◆ Records shown:
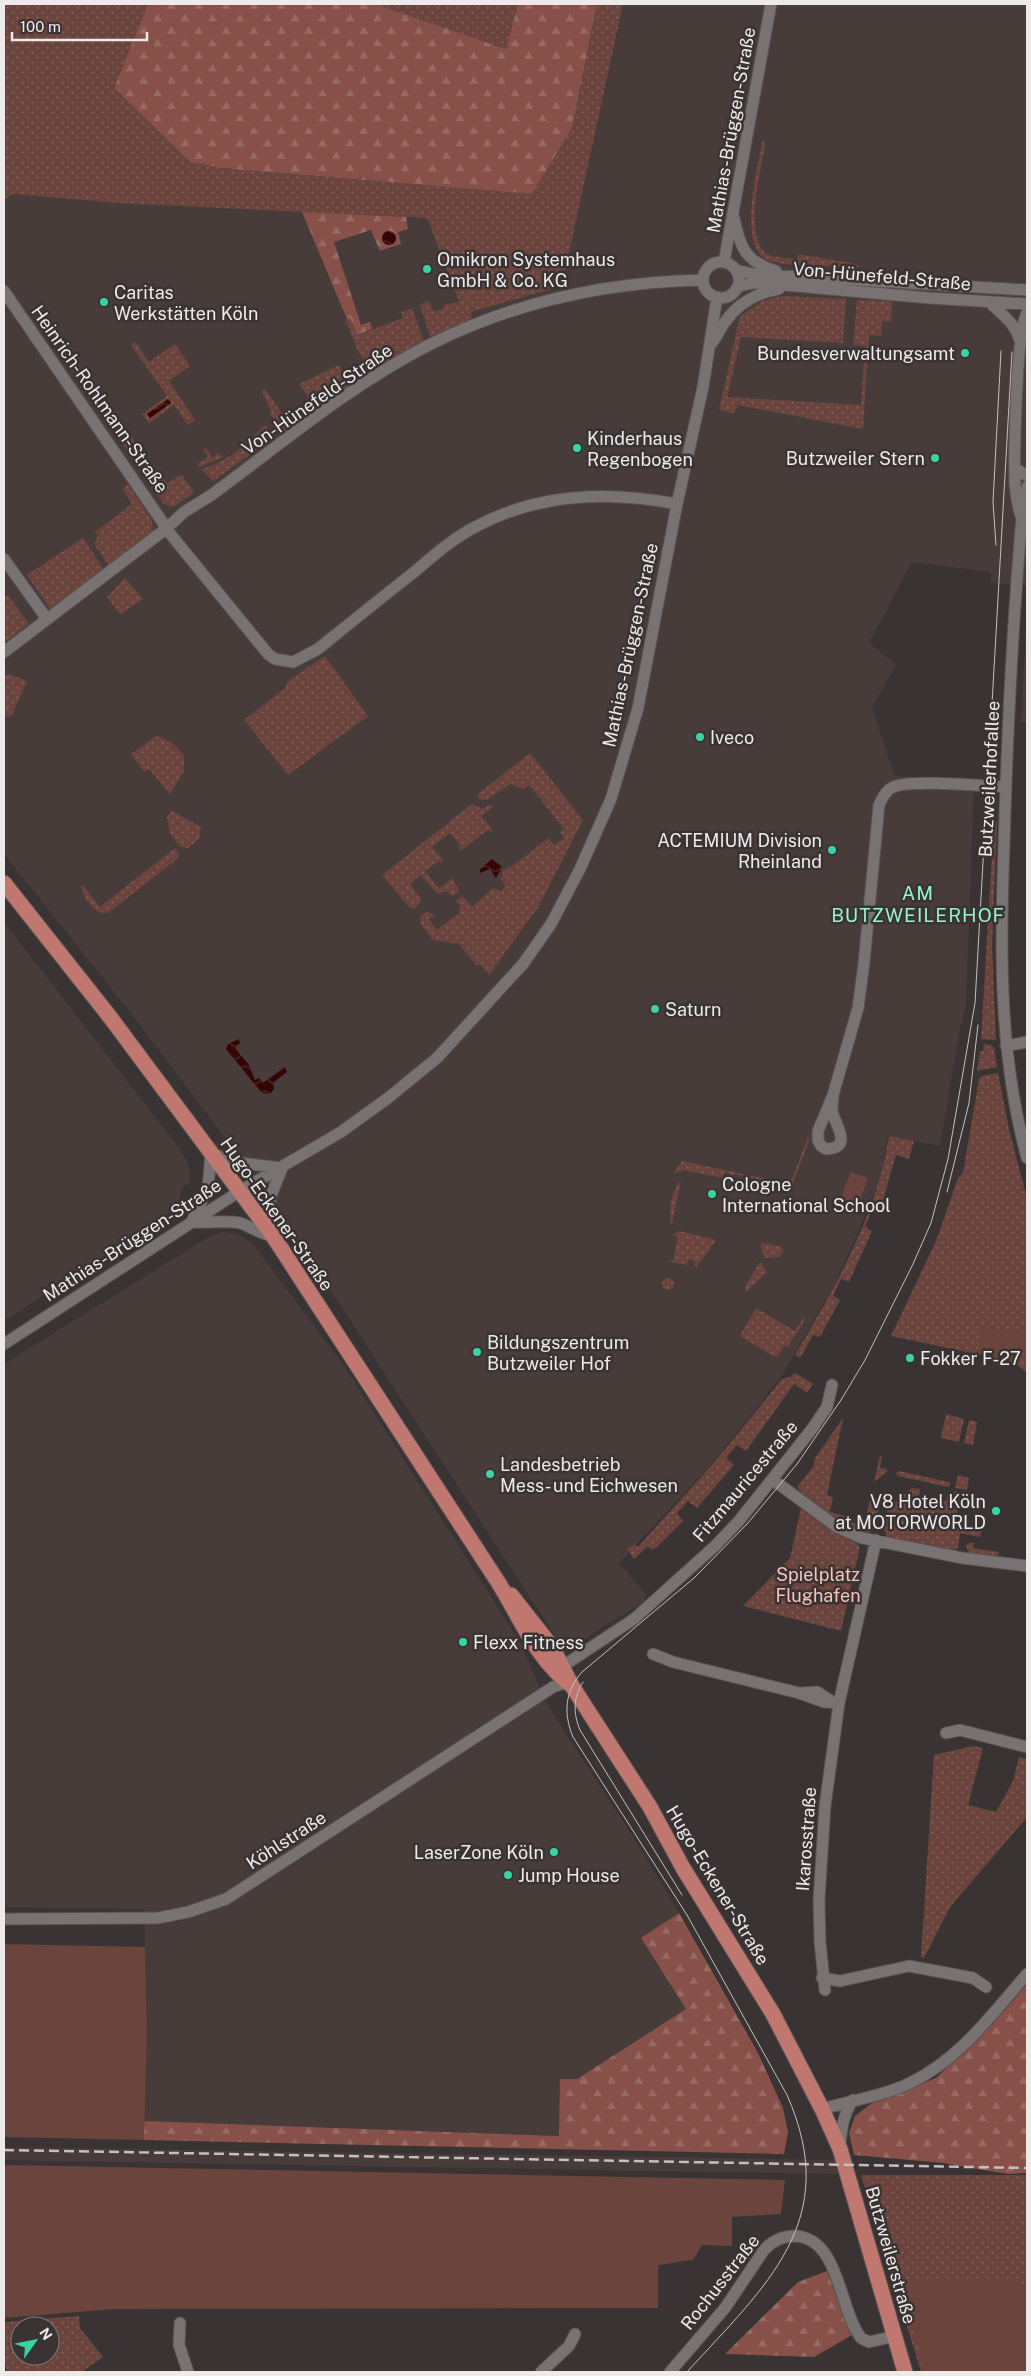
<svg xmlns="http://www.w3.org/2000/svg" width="1031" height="2376" font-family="'Public Sans',sans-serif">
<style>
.built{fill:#483c3b}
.grass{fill:url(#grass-dots);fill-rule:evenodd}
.forest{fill:url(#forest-firs)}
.garden{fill:#6c443e}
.water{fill:url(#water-waves)}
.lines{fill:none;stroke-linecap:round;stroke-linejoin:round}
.minor-casing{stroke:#555251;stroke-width:13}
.major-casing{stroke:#555251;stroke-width:17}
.minor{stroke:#787372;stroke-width:11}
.major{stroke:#bf776f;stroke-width:15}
.tram{stroke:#c4c0bf;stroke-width:1}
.rail{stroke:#c4c0bf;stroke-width:2.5;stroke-dasharray:10 5;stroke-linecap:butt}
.poi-dot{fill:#38d4a6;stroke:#393433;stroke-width:2}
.labels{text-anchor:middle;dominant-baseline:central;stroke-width:5;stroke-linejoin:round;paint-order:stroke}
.street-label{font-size:18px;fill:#edeae9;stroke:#393433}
.poi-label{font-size:18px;fill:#edeae9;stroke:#393433;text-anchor:start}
.park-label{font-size:18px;fill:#f8c3bb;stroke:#393433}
.neighbourhood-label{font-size:19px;letter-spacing:1px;fill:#97f2cf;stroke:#393433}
</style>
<defs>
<pattern id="grass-dots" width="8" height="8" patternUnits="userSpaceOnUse" patternTransform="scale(1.25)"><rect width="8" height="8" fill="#6c443e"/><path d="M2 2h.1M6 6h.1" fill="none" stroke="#815f5a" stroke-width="1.8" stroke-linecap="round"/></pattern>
<pattern id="forest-firs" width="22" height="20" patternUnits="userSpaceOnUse" patternTransform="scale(1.25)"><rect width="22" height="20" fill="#87514a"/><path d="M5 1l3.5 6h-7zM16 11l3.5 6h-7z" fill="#986a64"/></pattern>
<pattern id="water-waves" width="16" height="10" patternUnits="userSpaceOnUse" patternTransform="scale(1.25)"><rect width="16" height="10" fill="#340504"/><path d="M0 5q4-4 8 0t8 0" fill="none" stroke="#522a29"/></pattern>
</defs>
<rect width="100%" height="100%" fill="#393433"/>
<path class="built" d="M 623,4 L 1027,4 L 1027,586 L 991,583 L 991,572 L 912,562 L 869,643 L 896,664 L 872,708 L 895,776 L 974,780 L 966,1006 L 959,1033 L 940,1146 L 888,1136 L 880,1179 L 855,1239 L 834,1285 L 783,1374 L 717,1458 L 619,1563 L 646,1594 L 643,1603 L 600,1628 L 575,1647 L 570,1648 L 561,1645 L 287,1223 L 224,1136 L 127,1008 L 4,854 L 4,200 L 13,194 L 117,203 L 427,218 L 463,314 L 562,286 Z
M 1027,607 L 1027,723 L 1021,723 Z
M 4,922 L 179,1148 L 187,1161 L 190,1175 L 190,1182 L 183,1186 L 179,1200 L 173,1209 L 159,1221 L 4,1321 Z
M 222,1232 L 237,1234 L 253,1244 L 346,1369 L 521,1644 L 546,1703 L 637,1843 L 679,1913 L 641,1939 L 686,2009 L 577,2079 L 559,2136 L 144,2121 L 147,2037 L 144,1909 L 4,1907 L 4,1364 L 209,1237 Z
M 4,2147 L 838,2160 L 839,2174 L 4,2160 Z"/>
<path class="grass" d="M 4,4 L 148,4 L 114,88 L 190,162 L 221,168 L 532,194 L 572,128 L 597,4 L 623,4 L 562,286 L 471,312 L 472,320 L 431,339 L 420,305 L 429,301 L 434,312 L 444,308 L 443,305 L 459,302 L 427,218 L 117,203 L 13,194 L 4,200 Z
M 381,4 L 518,4 L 506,49 L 384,7 Z
M 763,139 L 765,145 C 761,169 743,237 767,254 C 774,258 789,258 798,259 L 799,254 L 855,264 L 859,267 C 838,266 783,267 767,260 C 737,246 758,165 763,139 Z
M 783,296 L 846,299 L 843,343 L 741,337 L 727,397 L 861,405 L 865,346 L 853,345 L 857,300 L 892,301 L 891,322 L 882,321 L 881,336 L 869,335 L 863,429 L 738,405 L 734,413 L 719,410 L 740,316 L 764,300 Z
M 412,308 L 424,342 L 372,372 L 358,351 L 345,319 L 350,318 L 358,335 L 403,318 L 401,312 Z
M 135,342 L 149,362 L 175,344 L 190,366 L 169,381 L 195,420 L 188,425 L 174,405 L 149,423 L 142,414 L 167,396 L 131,345 Z
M 339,365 L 352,386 L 318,411 L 299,384 Z
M 93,382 L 123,425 L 114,431 L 84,387 Z
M 265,389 L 293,429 L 289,432 L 281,429 L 270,414 L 271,412 L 262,391 Z
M 265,425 L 268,429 L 269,441 L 213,481 L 201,469 C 227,463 247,443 265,425 Z
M 131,436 L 158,476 L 161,474 L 167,483 L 182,475 L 193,491 L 192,494 L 173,507 L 164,504 L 122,443 Z
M 206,448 L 213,458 L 218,453 L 223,457 L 199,467 L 197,464 L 208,457 L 203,449 Z
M 128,484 L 152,520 L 153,531 L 109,567 L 94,543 L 98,536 L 95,532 L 132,504 L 122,488 Z
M 83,538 L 104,570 L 50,609 L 27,575 Z
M 125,578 L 143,599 L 120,614 L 107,597 Z
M 8,595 L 29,624 L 4,643 L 4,598 Z
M 325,656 L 368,716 L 288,775 L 244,720 L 285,688 L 287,682 Z
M 8,674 L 27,681 L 11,717 L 4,716 L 4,677 Z
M 156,736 L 171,742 L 184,755 L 184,771 L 170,794 L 149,769 L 144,772 L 131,754 Z
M 530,753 L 583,820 L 539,906 L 489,975 L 480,964 L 477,966 L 459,944 L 433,940 L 421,924 L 420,917 L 427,911 L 435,915 L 429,919 L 437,930 L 459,913 L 460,906 L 456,901 L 463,896 L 472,907 L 493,888 L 502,891 L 505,885 L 500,878 L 502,877 L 503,870 L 512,866 L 549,838 L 554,845 L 564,838 L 560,832 L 564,829 L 529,785 L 523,789 L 511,784 L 486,800 L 479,799 L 477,795 Z
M 472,804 L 482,809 L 491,804 L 493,807 L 481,816 L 492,829 L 491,832 L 488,830 L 485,832 L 461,851 L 459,849 L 459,844 L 450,833 L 432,847 L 443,860 L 442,863 L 439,861 L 425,871 L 439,889 L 452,878 L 459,891 L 453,896 L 445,891 L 438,894 L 421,875 L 410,884 L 421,899 L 420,903 L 415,908 L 410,908 L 382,875 Z
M 172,811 L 201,827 L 199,839 L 188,848 L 180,847 L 170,833 L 167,817 Z
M 994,821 L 997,821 L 992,946 L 996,1040 L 981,1039 Z
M 175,848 L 179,854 L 177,859 L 108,913 L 98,912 L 86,900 L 81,886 L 83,885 L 100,907 Z
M 984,1044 L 991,1045 L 994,1048 L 997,1067 L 977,1071 L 980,1051 L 983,1051 Z
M 998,1073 L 1009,1129 L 1027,1199 L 1027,1373 L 1014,1362 L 891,1336 L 936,1241 L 958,1178 L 963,1173 L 979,1079 L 982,1076 Z
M 889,1136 L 914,1141 L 909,1159 L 896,1155 L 879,1214 L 871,1212 L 865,1227 L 872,1231 L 849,1282 L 841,1279 L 833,1296 L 840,1300 L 821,1335 L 818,1337 L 813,1335 L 800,1358 L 795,1355 C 835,1287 877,1215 889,1136 Z
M 808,1137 L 809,1141 L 793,1183 L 787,1189 L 787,1187 L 734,1174 L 731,1183 L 731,1173 L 728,1183 L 729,1173 L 724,1172 L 723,1178 L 683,1170 L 673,1174 L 682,1161 L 790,1184 Z
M 681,1180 L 672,1224 L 671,1223 C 668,1210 672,1191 681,1180 Z
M 680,1231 L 716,1240 L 697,1267 L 694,1267 L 695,1261 L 689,1259 L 687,1265 L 666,1261 L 673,1261 L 678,1237 L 672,1235 Z
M 763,1243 L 782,1247 L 783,1251 L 779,1257 L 765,1258 L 760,1245 Z
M 759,1263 L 761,1263 L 767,1272 L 746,1292 L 745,1287 Z
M662 1284a6 6 0 1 1 12 0a6 6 0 1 1-12 0Z
M 756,1308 L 795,1331 L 803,1318 L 805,1319 L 788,1347 L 785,1345 L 778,1356 L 773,1356 L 740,1336 Z
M 795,1373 L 813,1384 L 807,1393 L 794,1384 L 746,1451 L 737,1445 L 726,1458 L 734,1465 L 697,1508 L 688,1501 L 677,1513 L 683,1521 L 656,1548 L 651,1550 L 648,1546 L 634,1559 L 627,1549 L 634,1544 L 638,1547 L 718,1458 L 782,1379 L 790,1377 Z
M 946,1414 L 964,1419 L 959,1442 L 941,1438 Z
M 843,1418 L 827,1495 L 833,1497 L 830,1512 L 845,1516 L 844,1521 L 864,1525 L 872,1491 L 880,1505 L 875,1528 L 869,1533 C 841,1528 819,1507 799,1490 L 798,1486 L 813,1467 L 815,1458 Z
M 969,1420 L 977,1422 L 973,1445 L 964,1443 Z
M 880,1456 L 882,1456 L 880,1468 L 885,1468 L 888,1471 L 874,1482 Z
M 899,1471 L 949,1482 L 951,1484 L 948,1487 L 898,1476 L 896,1473 Z
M 958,1475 L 969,1478 L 967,1490 L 955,1488 Z
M 912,1488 L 920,1489 L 919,1496 L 946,1501 L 948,1495 L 953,1496 L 954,1491 L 961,1493 L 956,1524 L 982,1530 L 980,1537 L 960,1533 L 958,1548 L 952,1551 L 887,1537 L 884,1529 L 888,1508 Z
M 801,1508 L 827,1528 L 856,1543 L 860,1547 L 841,1631 L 743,1606 L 790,1558 Z
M 969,1543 L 974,1543 L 973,1548 L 999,1552 L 998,1559 L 970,1555 L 966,1546 Z
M 974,1746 L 983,1748 L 968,1805 L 996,1812 L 1013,1781 L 1019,1757 L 1027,1759 L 1027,1817 L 950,1907 L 924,1958 L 921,1957 L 934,1755 Z
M 861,2175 L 1027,2175 L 1027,2372 L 921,2372 Z
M 79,2316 L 80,2328 L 103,2357 L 82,2372 L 7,2372 L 4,2359 L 4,2322 ZM 20,2326 L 50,2326 L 50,2356 L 20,2356 Z"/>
<path class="forest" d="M 148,4 L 381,4 L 384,7 L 506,49 L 518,4 L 597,4 L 572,128 L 532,194 L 221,168 L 190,162 L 114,88 Z
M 302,212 L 406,217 L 408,229 L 398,232 L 401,244 L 380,251 L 371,230 L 334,242 L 361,325 L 370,322 L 372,329 L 357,335 L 350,318 L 347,319 Z
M 679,1913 L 758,2053 L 783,2108 L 788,2132 L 784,2154 L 144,2140 L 144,2121 L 559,2136 L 560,2079 L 577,2079 L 686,2009 L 641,1938 Z
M 1027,1984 L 1027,2173 L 1008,2174 L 943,2163 L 854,2155 L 849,2133 L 855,2116 L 872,2103 L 936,2078 L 1004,2011 Z
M 827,2271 L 852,2335 L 814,2357 L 725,2354 L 798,2282 Z"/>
<path class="garden" d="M 851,1172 L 868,1178 L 858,1206 L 840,1199 Z
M 982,1327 L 1027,1333 L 1027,1353 L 1016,1354 L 978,1346 Z
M 4,1944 L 145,1947 L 147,2037 L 144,2140 L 4,2137 Z
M 4,2165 L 785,2180 L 781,2214 L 732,2217 L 732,2246 L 702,2245 L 693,2260 C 679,2261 671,2264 658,2265 L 658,2308 L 114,2309 L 4,2318 Z
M 1017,2280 L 1027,2288 L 1027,2372 L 925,2372 L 902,2282 Z"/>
<path class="water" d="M382 238a7 7 0 1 1 14 0a7 7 0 1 1-14 0Z
M 168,399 L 171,403 L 150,418 L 147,414 Z
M 492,859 L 502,867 L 496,878 L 490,869 L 480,873 L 480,869 Z
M 239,1039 L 240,1044 L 235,1048 L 249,1065 L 255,1080 L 259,1078 L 263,1083 L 285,1067 L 287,1072 L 273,1083 L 274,1089 L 270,1094 L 262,1093 L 226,1049 L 228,1044 Z"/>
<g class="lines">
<g class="minor-casing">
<path id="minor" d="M 734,218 C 740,248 746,262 776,271
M 724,262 L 771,4
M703 280a18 18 0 1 1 36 0a18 18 0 1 1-36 0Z
M 736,270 L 753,274 L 1027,290
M 736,289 L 740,286 L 753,283 L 784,285 L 929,298 L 1027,304
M 4,291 L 172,536 L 268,654 L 275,659 L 293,662 L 318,649 C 349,624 381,598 413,573 C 433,556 453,538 477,526 C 539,493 609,491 677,504
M 990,303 C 1003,315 1015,323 1020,341
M 710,345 C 717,338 719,330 725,322 C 738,303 756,293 779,289
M 1015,468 L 1027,476
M 1027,487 C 1026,501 1022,514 1021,528 C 1012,633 1007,740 1004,846 C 1000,951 999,1055 1027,1158
M 1022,519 C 1018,508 1016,496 1015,485 C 1014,459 1016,330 1027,313
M 4,559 L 47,619
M 4,652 L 167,528 L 184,512 L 210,496 C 281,444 350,385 429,345 C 514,302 607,282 703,280
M 1006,1046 L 1027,1042
M 833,1095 C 833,1100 832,1106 832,1111 C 835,1125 854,1148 826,1149 L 821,1146 L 818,1140 L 818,1131 L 833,1095 L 858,1008 L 864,963 L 879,805 C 882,798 886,790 893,787 C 912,779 981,786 1006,787
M 192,1221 L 208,1188 L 211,1153 L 234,1162 L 282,1168
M 192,1222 C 205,1223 227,1220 240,1223 C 252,1227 259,1234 273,1236 L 270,1198 L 282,1168
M 4,1344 L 240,1191 L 341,1132 L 388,1098 L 437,1058 L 523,964 L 551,924 L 580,869 L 611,799 L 638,708 L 677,504 L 703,387 L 717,297
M 772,1479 L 837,1527 L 862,1538 L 962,1558 L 1027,1566
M 653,1654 L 673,1662 L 799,1693 L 824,1702 L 839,1703
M 559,1672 L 563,1666 L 634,1619 L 715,1546 L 738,1522 L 812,1429 L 827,1407 L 832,1385
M 800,1693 L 817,1692 L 831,1701
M 946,1733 L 960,1730 L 1027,1747
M 4,1919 L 158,1918 L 188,1912 L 226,1899 L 553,1687 L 564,1683 L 572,1686
M 822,1978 L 840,1981 L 909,1966 L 973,1978 L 986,1987
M 825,1990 L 820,1942 L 819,1900 L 825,1806 L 839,1703 L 876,1540
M 822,2109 C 850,2101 883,2096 910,2083 C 960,2059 992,2014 1027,1974
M 840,2148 C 841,2131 843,2114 853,2100
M 180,2323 L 179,2345 L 188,2372
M 541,2372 L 569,2346 L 575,2334
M 670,2372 L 725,2308 L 764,2250 C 772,2241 782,2236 795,2236 C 840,2238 839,2310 861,2338 L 869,2342 L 895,2336"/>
</g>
<g class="major-casing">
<path id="major" d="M 4,883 L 110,1017 L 273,1236 L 498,1582 C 521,1619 536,1659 572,1686
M 511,1595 L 552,1647 L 572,1686 L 650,1807 L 683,1868 L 773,2014 L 822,2109 L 840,2149 L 905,2372"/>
</g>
<use href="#minor" class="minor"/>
<use href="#major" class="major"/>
<path class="tram" d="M 996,545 L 993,502 L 1001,351
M 947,1192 L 969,1103 L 978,1025
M 583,1682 C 573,1698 573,1713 580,1730 L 682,1895
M 687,2372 C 766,2285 843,2221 787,2095 L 687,1915 L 573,1737 C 563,1713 565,1691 582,1672 L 694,1578 L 747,1524 L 797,1464 L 841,1400 L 865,1360 L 913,1264 L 931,1223 L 948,1159 L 975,1003 L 1012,352"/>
<path class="rail" d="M 4,2150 L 1027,2168"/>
</g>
<g class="poi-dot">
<circle cx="427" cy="269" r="5"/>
<circle cx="104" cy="302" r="5"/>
<circle cx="965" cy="353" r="5"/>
<circle cx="577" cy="448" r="5"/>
<circle cx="935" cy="458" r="5"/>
<circle cx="700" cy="737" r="5"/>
<circle cx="832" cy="850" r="5"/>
<circle cx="655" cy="1009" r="5"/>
<circle cx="712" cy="1194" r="5"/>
<circle cx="477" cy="1352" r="5"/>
<circle cx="910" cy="1358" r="5"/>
<circle cx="490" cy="1474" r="5"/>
<circle cx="996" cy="1511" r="5"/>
<circle cx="463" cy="1642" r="5"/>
<circle cx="554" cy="1852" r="5"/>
<circle cx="508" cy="1875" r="5"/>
</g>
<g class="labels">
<g class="street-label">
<text transform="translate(731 130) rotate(-80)">Mathias-Brüggen-Straße</text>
<text transform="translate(882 276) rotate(5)">Von-Hünefeld-Straße</text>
<text transform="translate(100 399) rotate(55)">Heinrich-Rohlmann-Straße</text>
<text transform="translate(317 399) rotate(-35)">Von-Hünefeld-Straße</text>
<text transform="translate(630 645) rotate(-78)">Mathias-Brüggen-Straße</text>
<text transform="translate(989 779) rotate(-87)">Butzweilerhofallee</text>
<text transform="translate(277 1214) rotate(55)">Hugo-Eckener-Straße</text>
<text transform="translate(132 1240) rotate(-33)">Mathias-Brüggen-Straße</text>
<text transform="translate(745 1481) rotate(-50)">Fitzmauricestraße</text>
<text transform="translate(806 1839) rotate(-86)">Ikarosstraße</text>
<text transform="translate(286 1840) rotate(-33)">Köhlstraße</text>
<text transform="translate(718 1885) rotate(59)">Hugo-Eckener-Straße</text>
<text transform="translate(891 2255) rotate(74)">Butzweilerstraße</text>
<text transform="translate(720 2282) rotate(-52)">Rochusstraße</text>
</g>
<g class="poi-label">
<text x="437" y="259">Omikron Systemhaus<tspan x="437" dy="21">GmbH &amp; Co. KG</tspan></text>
<text x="114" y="292">Caritas<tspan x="114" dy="21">Werkstätten Köln</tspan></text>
<text x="955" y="353" text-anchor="end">Bundesverwaltungsamt</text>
<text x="587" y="438">Kinderhaus<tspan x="587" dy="21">Regenbogen</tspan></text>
<text x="925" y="458" text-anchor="end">Butzweiler Stern</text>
<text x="710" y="737">Iveco</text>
<text x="822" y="840" text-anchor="end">ACTEMIUM Division<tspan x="822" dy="21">Rheinland</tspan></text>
<text x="665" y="1009">Saturn</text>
<text x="722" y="1184">Cologne<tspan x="722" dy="21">International School</tspan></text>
<text x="487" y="1342">Bildungszentrum<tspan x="487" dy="21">Butzweiler Hof</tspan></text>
<text x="920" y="1358">Fokker F-27</text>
<text x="500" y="1464">Landesbetrieb<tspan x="500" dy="21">Mess- und Eichwesen</tspan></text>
<text x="986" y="1501" text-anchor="end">V8 Hotel Köln<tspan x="986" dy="21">at MOTORWORLD</tspan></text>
<text x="473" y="1642">Flexx Fitness</text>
<text x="544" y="1852" text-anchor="end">LaserZone Köln</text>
<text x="518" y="1875">Jump House</text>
</g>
<g class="park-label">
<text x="818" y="1574">Spielplatz<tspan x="818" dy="21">Flughafen</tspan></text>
</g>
<g class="neighbourhood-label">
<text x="918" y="893">AM<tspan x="918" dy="22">BUTZWEILERHOF</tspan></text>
</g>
</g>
<rect width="1031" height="2376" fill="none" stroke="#edeae9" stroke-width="10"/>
<g transform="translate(35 2341) rotate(57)"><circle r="24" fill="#393433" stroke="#817d7c"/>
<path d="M0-4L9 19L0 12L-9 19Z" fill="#38d4a6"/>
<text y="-8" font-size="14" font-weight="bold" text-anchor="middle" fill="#edeae9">N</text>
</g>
<path d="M12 32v8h135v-8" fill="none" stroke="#edeae9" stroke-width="2.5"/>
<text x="20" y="32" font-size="15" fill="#edeae9" stroke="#393433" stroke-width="4" paint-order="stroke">100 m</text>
</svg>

◆ Exercise objective: Go through the entries above and say how many lines include the word "middle". Give the number only.

◆ Your response: 2